As sustainable textile industry, TMAS, the Swedish Textile Machinery Association, has been working with ClimatePartner on a corporate carbon footprint (CCF) mapping project with its member companies.
They are participating in the project, which involves calculating each operation’s Scope 1, 2 and 3 emissions in order to identify the current climate impact and areas where reductions can be made.
TMAS secretary general Therese Premler-Andersson said, “Integrating climate action into strategies is becoming increasingly important in Europe and we have decided to take a pro-active role.”
Also, there is growing pressure from customers to be more transparent in this area and forthcoming legislation will soon make it necessary for all to take climate actions.
TMAS members, recognise the benefit of taking action now, not least in terms of taking responsibility and demonstrating credibility.
With five areas such as: facility management, employee mobility, business travel, logistics, and procurement the project examine all aspects.
Primary data is being used wherever possible and emission factors originate from internationally recognised databases such as ecoinvent and GEMIS.

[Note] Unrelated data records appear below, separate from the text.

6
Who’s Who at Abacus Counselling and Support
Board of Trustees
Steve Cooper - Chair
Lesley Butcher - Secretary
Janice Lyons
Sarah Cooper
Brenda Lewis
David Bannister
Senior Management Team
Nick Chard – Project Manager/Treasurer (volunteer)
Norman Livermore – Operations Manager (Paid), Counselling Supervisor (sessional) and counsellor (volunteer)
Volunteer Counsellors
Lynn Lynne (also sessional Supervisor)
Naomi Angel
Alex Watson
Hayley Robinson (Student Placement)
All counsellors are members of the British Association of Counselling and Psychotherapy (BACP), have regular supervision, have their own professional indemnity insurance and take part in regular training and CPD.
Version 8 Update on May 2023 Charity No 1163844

Ragarding this Premler-Andersson said, “Each company is very different in terms of size, structure and operations, but they share common goals in the design and production of textile machinery that is flexible and highly automated, and wherever possible enables savings in energy, water and chemicals consumption.”
The ClimatePartner measurement programme is based on the guidelines of the Greenhouse Gas Protocol Corporate Accounting and Reporting Standard (GHG Protocol), and factors in all greenhouse gases covered by the Kyoto Protocol.

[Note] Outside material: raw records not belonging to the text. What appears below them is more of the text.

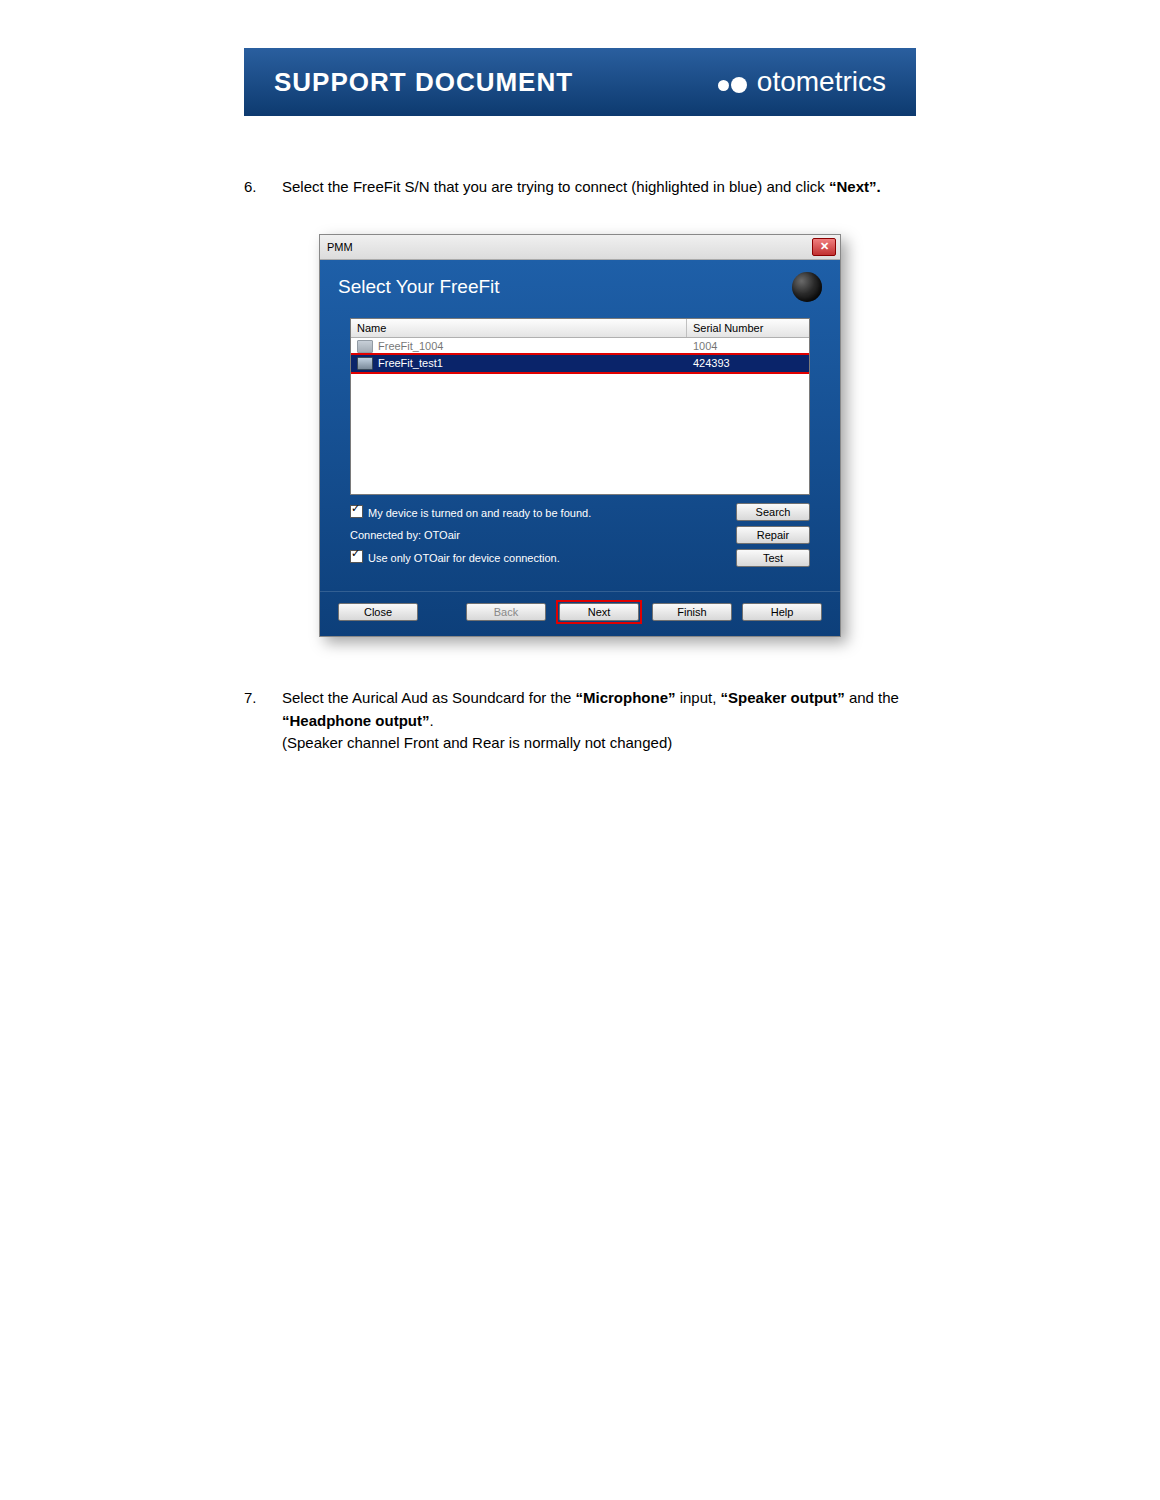SUPPORT DOCUMENT
otometrics
6. Select the FreeFit S/N that you are trying to connect (highlighted in blue) and click “Next”.
PMM ✕
Select Your FreeFit
Name
Serial Number
FreeFit_1004
1004
FreeFit_test1
424393
My device is turned on and ready to be found.
Connected by: OTOair
Use only OTOair for device connection.
Search
Repair
Test
Close
Back
Next
Finish
Help
7. Select the Aurical Aud as Soundcard for the “Microphone” input, “Speaker output” and the “Headphone output”.
(Speaker channel Front and Rear is normally not changed)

These are carbon dioxide (CO₂), methane (CH₄), nitrous oxide (N₂O), hydrofluorocarbons (HFC), perfluorocarbons (PFC), sulphur hexafluoride (SF₆) and nitrogen trifluoride (NF₃).
Each of these gases affect the atmosphere differently and remain in the atmosphere for different lengths of time. Rather than reporting on each gas separately, they are expressed as a CO₂ equivalent (CO₂e) for the sake of simplicity.

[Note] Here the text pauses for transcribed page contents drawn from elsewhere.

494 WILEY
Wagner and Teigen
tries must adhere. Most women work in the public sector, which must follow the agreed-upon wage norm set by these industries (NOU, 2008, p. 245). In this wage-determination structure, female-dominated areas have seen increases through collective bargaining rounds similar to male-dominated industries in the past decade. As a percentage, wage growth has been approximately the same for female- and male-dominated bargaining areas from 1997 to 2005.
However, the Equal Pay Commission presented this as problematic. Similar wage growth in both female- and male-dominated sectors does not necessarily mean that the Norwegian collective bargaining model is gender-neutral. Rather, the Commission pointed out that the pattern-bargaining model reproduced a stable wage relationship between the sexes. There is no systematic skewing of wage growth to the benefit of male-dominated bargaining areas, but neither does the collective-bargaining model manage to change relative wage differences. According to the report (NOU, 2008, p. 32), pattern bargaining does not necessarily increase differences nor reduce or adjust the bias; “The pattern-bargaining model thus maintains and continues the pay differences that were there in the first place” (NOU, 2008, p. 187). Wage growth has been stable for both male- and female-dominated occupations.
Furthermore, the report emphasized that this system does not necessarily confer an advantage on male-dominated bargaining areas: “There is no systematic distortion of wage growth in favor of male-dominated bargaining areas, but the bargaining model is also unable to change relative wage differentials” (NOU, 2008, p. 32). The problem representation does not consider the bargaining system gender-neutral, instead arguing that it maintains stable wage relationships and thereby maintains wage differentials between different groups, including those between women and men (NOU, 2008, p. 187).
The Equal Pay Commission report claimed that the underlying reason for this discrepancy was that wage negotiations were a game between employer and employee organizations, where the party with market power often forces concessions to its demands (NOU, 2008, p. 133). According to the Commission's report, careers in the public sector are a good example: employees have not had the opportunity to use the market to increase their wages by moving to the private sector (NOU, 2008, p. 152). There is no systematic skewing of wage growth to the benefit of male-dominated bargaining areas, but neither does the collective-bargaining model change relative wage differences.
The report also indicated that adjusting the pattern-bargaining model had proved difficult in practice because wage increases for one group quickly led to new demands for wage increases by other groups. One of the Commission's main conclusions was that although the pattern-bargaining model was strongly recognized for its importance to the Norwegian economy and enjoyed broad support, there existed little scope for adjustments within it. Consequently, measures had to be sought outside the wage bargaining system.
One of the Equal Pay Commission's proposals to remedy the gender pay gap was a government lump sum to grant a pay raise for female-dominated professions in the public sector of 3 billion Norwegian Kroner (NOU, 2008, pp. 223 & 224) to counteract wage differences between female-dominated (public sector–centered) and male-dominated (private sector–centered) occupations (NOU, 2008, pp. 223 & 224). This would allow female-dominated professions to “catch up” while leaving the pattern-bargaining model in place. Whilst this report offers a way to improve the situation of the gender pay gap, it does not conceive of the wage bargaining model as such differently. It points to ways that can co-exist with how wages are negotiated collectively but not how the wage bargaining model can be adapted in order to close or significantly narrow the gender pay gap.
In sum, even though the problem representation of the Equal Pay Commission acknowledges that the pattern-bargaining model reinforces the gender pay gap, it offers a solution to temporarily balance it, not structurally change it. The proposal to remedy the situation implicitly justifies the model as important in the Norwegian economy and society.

“The work does not end here – on the contrary, now when we are recognising our current practices, our work to reduce emissions in an efficient way will continue,” Premler-Andersson concludes.
The Textile Machinery Association of Sweden (TMAS) comprises the leading Swedish companies with textile technology, automation and production processes.
It is expert with its advanced systems for yarn fault detection and tension monitoring, to yarn feeding technology for weaving, automated sewing production lines, cutting machines, embroidery technology, effective material handling systems, spray application system for fabric finishing and much more.